Lischka played in the first football league in the jersey of four teams. He tasted it for the first time in the 2017/2018 season in Karviná, from where he headed to Jablonec after seven matches. Only the duels of the other two teams, whose jersey he had the opportunity to wear, bring him to a boil. In the summer of 2019, the native of Ludgeřovice was bought by Sparta from the north of Bohemia, from where he first went on loan two years later, and in January 2022 he joined Baník Ostrava permanently.
And the battle between the two last-named clubs will take place on Sunday. “As the captain, I can promise the fans that we will not give them anything for free and we will fight to keep all three points at home,” emphasizes the 26-year-old captain of Baník.
With a match against Sparta Praha, Baník will start a brutal home triathlon, which will continue with a match against Plzeň (December 3) and end with a match against Slavia (December 17).
You worked in Sparta, but due to heart problems you only played nineteen games for them in two seasons.

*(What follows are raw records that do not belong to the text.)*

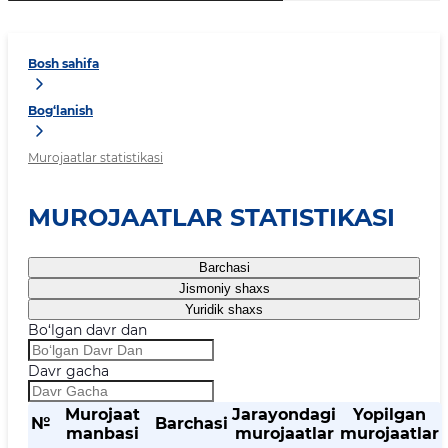
Bosh sahifa
Bog‘lanish
Murojaatlar statistikasi
MUROJAATLAR STATISTIKASI
Barchasi
Jismoniy shaxs
Yuridik shaxs
Bo‘lgan davr dan
Davr gacha
Murojaat
Jarayondagi
Yopilgan
№
Barchasi
manbasi
murojaatlar
murojaatlar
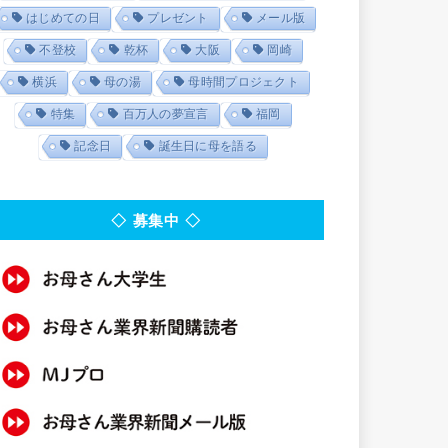
はじめての日
プレゼント
メール版
不登校
乾杯
大阪
岡崎
横浜
母の湯
母時間プロジェクト
特集
百万人の夢宣言
福岡
記念日
誕生日に母を語る
◇ 募集中 ◇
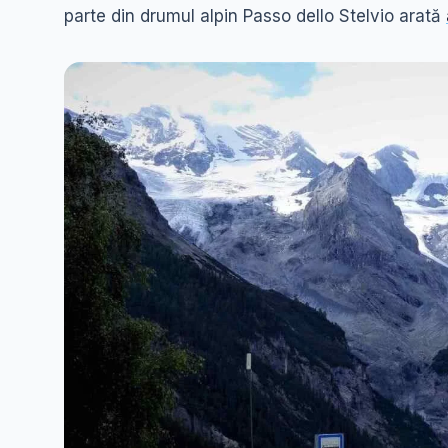
parte din drumul alpin Passo dello Stelvio arată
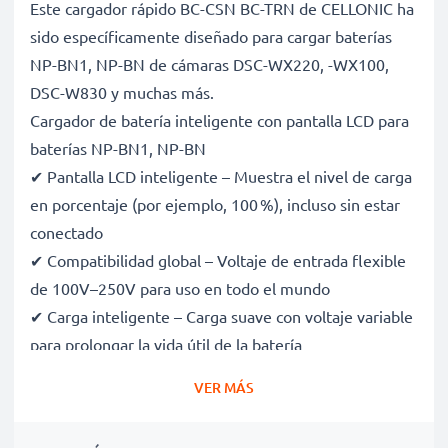
Este cargador rápido BC-CSN BC-TRN de CELLONIC ha
sido específicamente diseñado para cargar baterías
NP-BN1, NP-BN de cámaras DSC-WX220, -WX100,
DSC-W830 y muchas más.
Cargador de batería inteligente con pantalla LCD para
baterías NP-BN1, NP-BN
✔ Pantalla LCD inteligente – Muestra el nivel de carga
en porcentaje (por ejemplo, 100 %), incluso sin estar
conectado
✔ Compatibilidad global – Voltaje de entrada flexible
de 100V–250V para uso en todo el mundo
✔ Carga inteligente – Carga suave con voltaje variable
para prolongar la vida útil de la batería
✔ Seguridad certificada – Certificaciones CE y RoHS,
VER MÁS
con protección contra sobrecarga, sobrecalentamiento
y cortocircuitos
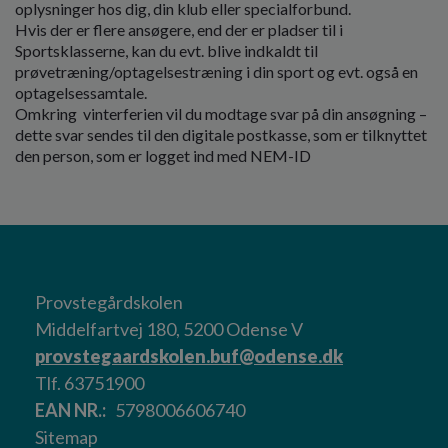
oplysninger hos dig, din klub eller specialforbund.
Hvis der er flere ansøgere, end der er pladser til i
Sportsklasserne, kan du evt. blive indkaldt til
prøvetræning/optagelsestræning i din sport og evt. også en
optagelsessamtale.
Omkring vinterferien vil du modtage svar på din ansøgning –
dette svar sendes til den digitale postkasse, som er tilknyttet
den person, som er logget ind med NEM-ID
Provstegårdskolen
Middelfartvej 180, 5200 Odense V
provstegaardskolen.buf@odense.dk
Tlf. 63751900
EAN NR.
5798006606740
Sitemap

Are you still looking forward to this battle a little more than, for example, the matches against Jablonec or Karviná, where you also played?

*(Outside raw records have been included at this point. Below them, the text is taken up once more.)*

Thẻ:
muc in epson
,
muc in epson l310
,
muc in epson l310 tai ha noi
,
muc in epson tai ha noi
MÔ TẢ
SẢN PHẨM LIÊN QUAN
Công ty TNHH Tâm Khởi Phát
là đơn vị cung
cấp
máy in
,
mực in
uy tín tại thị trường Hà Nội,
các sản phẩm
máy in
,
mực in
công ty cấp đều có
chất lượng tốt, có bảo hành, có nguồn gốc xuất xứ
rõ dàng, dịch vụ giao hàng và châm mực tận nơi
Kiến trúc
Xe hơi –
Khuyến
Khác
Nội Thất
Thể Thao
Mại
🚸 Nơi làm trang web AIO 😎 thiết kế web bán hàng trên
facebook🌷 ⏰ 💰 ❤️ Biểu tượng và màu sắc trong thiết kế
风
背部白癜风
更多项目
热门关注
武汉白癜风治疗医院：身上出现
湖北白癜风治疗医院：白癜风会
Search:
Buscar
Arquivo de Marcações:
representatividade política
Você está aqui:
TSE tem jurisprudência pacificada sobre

It is probably a little different for everyone to play against the teams in which he was active. And when you are in Baník, playing against Sparta is always special. Sparta means something more to me, because I worked there, but also with regard to the great rivalry that has existed between the clubs for a very long time.
It will be sold out. Can you feel that Ostrava lives with this match?
We will be driven by a sold-out stadium, I’m really looking forward to it. I played in Karviná last week with three yellow cards and had to be careful not to get a fourth, which would have meant that I would only have to watch the match against Sparta from the stands. I had it in my head a bit and it turned out well in the end, so I can start the match.
Is it difficult to keep track? Did you go into fights less aggressively?
I still went one hundred percent into every fight. But I was hoping that something similar to what happened recently in three consecutive matches would not happen to me. I got a yellow card every time in Olomouc, against Pardubice and in Teplice. I don’t remember that ever happening in my career at all. I hope I don’t get a card for that match again.
Before Sunday’s match, Sparta played a Europa League match in Glasgow on Thursday. From your own experience from Jablonec and from Sparta, you know what it entails. Can her demanding program be your small advantage?
Of course, some percentage can play in our favor, some players can be a little more tired. But Sparta has a full squad, the quality of the players there is huge, the coach has the opportunity to replace players. But I know from my time in Sparta that going to Ostrava was never fun. The fans don’t like each other, they know how to transfer it to the players, and then it sparks on the pitch. The rivalry is huge.
Sports director of Baník Luděk Mikloško recently said that you surprised him with how you changed in the role of captain. That you can suddenly be heard both on the field and in the cabin. Do you feel the same way?
I think I have spoken before. But of course the role is a bit different, more demanding. Now that I have the captain’s armband, I want to take it on more. I try to talk more on the pitch, put more emotion into it. It comes naturally to me and I feel better about it match by match.
After being eliminated from Zlín in the MOL Cup, the fans were very angry. How did you handle the fact that you blocked your way to the success that Ostrava has been waiting for for a long time?
We were disappointed as were the fans. We were not surprised by them. We ended up in the round of 16 of the cup for the third time in a row, even though the draw was kind to us and everyone expected us to beat Zlín and advance. Unfortunately, that didn’t happen. We messed up that game, it didn’t go our way and we pissed off our fans. Hopefully, with the win in Karviná on Sunday, we at least apologized to them a little and we can continue to fight for the top places in the league.
After the win in Karviná, did the mood in the cabin change a lot before the important match against Sparta?
Maybe yes. Both the fans and ourselves are hungry for success. The cup Europe is still tumbling and we were all aware that the shortest route to Europe leads through the cup. The victory in Karviná was perhaps such a small patch.
The only player in the team who is thirty years old is defender Jan Juroška. Everyone else is younger. Does the current Baník have what it takes to win cups and then survive in them?
The squad went through a big change in the summer, and we didn’t know how the team would fit in, how it would work. The start was bad, our game face didn’t look good. Over time, however, we started to rise and on the pitch we are proving that we have that quality. We are a young team, but we will want to fight for that success. The road to the cups through the league is long, but if the opportunity is there, we will fight for it. But we’re not even halfway through the season yet. It’s all still a long way off and we have a lot of work ahead of us.